Repeat the data below exactly, with every entry included.

■ INFORMATION SUPPLIED:

————

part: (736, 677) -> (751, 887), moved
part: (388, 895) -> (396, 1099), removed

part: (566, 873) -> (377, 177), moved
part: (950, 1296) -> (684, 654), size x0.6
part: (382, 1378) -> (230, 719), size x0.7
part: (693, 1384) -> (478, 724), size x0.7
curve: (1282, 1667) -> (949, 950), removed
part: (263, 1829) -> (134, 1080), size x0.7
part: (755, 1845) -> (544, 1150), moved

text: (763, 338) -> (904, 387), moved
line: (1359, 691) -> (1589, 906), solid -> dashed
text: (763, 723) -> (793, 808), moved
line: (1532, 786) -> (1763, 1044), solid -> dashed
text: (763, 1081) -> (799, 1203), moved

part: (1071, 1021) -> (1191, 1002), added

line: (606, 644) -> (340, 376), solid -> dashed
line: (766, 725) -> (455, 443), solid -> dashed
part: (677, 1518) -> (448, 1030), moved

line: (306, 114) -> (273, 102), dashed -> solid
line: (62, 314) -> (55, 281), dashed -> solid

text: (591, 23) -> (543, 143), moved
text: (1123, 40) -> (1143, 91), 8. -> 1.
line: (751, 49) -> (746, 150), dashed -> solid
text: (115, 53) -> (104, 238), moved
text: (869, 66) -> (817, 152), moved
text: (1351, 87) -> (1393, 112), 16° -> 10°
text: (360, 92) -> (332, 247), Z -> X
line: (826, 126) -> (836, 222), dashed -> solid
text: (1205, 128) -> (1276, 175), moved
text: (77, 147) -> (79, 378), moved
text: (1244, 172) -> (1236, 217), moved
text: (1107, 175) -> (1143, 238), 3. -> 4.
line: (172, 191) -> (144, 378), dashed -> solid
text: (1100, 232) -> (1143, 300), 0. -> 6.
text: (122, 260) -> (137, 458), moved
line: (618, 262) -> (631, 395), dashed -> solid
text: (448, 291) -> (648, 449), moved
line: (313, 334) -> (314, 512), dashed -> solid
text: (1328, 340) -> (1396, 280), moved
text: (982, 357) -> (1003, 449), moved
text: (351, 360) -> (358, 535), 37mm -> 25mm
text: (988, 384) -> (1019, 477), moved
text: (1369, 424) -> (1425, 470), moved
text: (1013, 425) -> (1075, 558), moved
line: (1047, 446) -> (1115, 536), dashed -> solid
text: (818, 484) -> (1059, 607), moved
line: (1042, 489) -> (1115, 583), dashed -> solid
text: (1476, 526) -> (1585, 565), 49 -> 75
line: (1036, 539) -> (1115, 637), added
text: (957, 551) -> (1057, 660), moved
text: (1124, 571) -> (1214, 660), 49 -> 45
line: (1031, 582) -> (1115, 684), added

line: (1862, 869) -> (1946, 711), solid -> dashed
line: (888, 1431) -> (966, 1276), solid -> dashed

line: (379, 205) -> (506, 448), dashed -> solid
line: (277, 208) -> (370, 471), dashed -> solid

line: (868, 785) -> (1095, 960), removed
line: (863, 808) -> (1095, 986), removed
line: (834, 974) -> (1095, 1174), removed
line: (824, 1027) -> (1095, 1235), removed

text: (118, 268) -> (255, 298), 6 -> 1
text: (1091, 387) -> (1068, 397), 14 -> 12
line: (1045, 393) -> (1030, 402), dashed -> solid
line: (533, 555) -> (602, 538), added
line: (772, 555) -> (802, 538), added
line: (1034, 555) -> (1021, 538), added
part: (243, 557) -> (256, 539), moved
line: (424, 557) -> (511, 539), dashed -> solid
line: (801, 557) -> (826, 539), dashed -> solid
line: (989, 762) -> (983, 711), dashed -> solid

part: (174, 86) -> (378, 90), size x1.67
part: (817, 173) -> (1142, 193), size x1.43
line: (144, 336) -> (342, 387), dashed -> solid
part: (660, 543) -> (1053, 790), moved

————

■ FINAL ANSWER:
part: (736, 677) -> (751, 887), moved
part: (388, 895) -> (396, 1099), removed

part: (566, 873) -> (377, 177), moved
part: (950, 1296) -> (684, 654), size x0.6
part: (382, 1378) -> (230, 719), size x0.7
part: (693, 1384) -> (478, 724), size x0.7
curve: (1282, 1667) -> (949, 950), removed
part: (263, 1829) -> (134, 1080), size x0.7
part: (755, 1845) -> (544, 1150), moved

text: (763, 338) -> (904, 387), moved
line: (1359, 691) -> (1589, 906), solid -> dashed
text: (763, 723) -> (793, 808), moved
line: (1532, 786) -> (1763, 1044), solid -> dashed
text: (763, 1081) -> (799, 1203), moved

part: (1071, 1021) -> (1191, 1002), added

line: (606, 644) -> (340, 376), solid -> dashed
line: (766, 725) -> (455, 443), solid -> dashed
part: (677, 1518) -> (448, 1030), moved

line: (306, 114) -> (273, 102), dashed -> solid
line: (62, 314) -> (55, 281), dashed -> solid

text: (591, 23) -> (543, 143), moved
text: (1123, 40) -> (1143, 91), 8. -> 1.
line: (751, 49) -> (746, 150), dashed -> solid
text: (115, 53) -> (104, 238), moved
text: (869, 66) -> (817, 152), moved
text: (1351, 87) -> (1393, 112), 16° -> 10°
text: (360, 92) -> (332, 247), Z -> X
line: (826, 126) -> (836, 222), dashed -> solid
text: (1205, 128) -> (1276, 175), moved
text: (77, 147) -> (79, 378), moved
text: (1244, 172) -> (1236, 217), moved
text: (1107, 175) -> (1143, 238), 3. -> 4.
line: (172, 191) -> (144, 378), dashed -> solid
text: (1100, 232) -> (1143, 300), 0. -> 6.
text: (122, 260) -> (137, 458), moved
line: (618, 262) -> (631, 395), dashed -> solid
text: (448, 291) -> (648, 449), moved
line: (313, 334) -> (314, 512), dashed -> solid
text: (1328, 340) -> (1396, 280), moved
text: (982, 357) -> (1003, 449), moved
text: (351, 360) -> (358, 535), 37mm -> 25mm
text: (988, 384) -> (1019, 477), moved
text: (1369, 424) -> (1425, 470), moved
text: (1013, 425) -> (1075, 558), moved
line: (1047, 446) -> (1115, 536), dashed -> solid
text: (818, 484) -> (1059, 607), moved
line: (1042, 489) -> (1115, 583), dashed -> solid
text: (1476, 526) -> (1585, 565), 49 -> 75
line: (1036, 539) -> (1115, 637), added
text: (957, 551) -> (1057, 660), moved
text: (1124, 571) -> (1214, 660), 49 -> 45
line: (1031, 582) -> (1115, 684), added

line: (1862, 869) -> (1946, 711), solid -> dashed
line: (888, 1431) -> (966, 1276), solid -> dashed

line: (379, 205) -> (506, 448), dashed -> solid
line: (277, 208) -> (370, 471), dashed -> solid

line: (868, 785) -> (1095, 960), removed
line: (863, 808) -> (1095, 986), removed
line: (834, 974) -> (1095, 1174), removed
line: (824, 1027) -> (1095, 1235), removed

text: (118, 268) -> (255, 298), 6 -> 1
text: (1091, 387) -> (1068, 397), 14 -> 12
line: (1045, 393) -> (1030, 402), dashed -> solid
line: (533, 555) -> (602, 538), added
line: (772, 555) -> (802, 538), added
line: (1034, 555) -> (1021, 538), added
part: (243, 557) -> (256, 539), moved
line: (424, 557) -> (511, 539), dashed -> solid
line: (801, 557) -> (826, 539), dashed -> solid
line: (989, 762) -> (983, 711), dashed -> solid

part: (174, 86) -> (378, 90), size x1.67
part: (817, 173) -> (1142, 193), size x1.43
line: (144, 336) -> (342, 387), dashed -> solid
part: (660, 543) -> (1053, 790), moved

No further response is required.